Embody your own avatar, channel your inner medieval scribe, and sign up for botany bootcamp at the START Festival

From medieval scribes to virtual avatars and 16th century brewing to contemporary birth stories, the rich and varied world of academic research will be celebrated at the START Festival at Trinity College Dublin on Friday 29th September. 

Smaller pop up events will take place throughout the week, and the Trinity Long Room Hub will be hosting a week-long Arts & Humanities festival, so there is definitely something for everyone!

START (Start Talking About Research Today) Festival is part of European Researchers’ Night, a Europe-wide public event, which displays the diversity of research and its impact on citizens’ daily lives in fun, inspiring ways. This year will see events taking place across 26 countries around Europe.

In Ireland the START Festival is hosted by Trinity in partnership with Royal College of Surgeons Ireland and ADAPT, the SFI Research Centre for AI Driven Digital Content Technology.
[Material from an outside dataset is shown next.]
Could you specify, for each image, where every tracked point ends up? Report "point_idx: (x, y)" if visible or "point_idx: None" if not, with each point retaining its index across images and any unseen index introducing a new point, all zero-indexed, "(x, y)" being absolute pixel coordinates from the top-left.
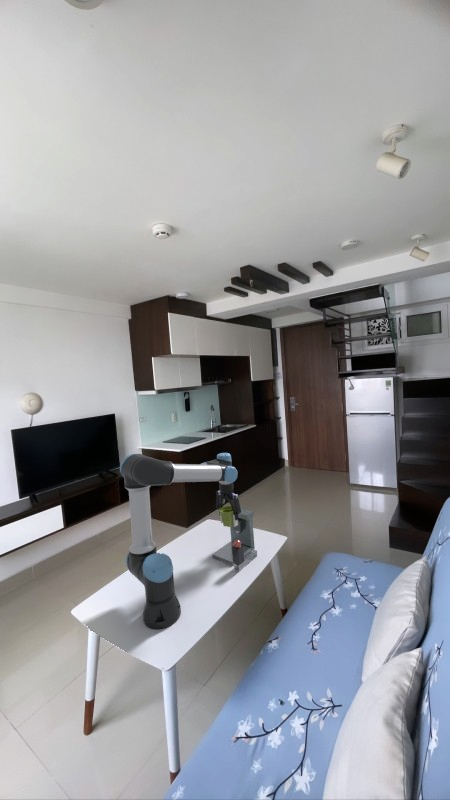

The festival invites visitors to take an up-close look at the fascinating research that is shaping our world, explore solutions to society’s biggest problems, and learn about cutting-edge thinking at a research village in Front Square, where lightning talks, interactive workshops, screenings, performances and much more feature from 2 pm onwards on Friday

Highlights include:

Meetings with Manuscripts:  Try your hand at being a medieval scribe and copy lines from famous Irish manuscripts with a quill and ink. See if you can beat the computer at transcribing lines of thousand-year old English. Help us identify the strange creatures and beasts in illuminated manuscripts from the 8th to the 12th century. Venue: Trinity Centre of the Book stand, Research Village, Front Square, Trinity (drop in).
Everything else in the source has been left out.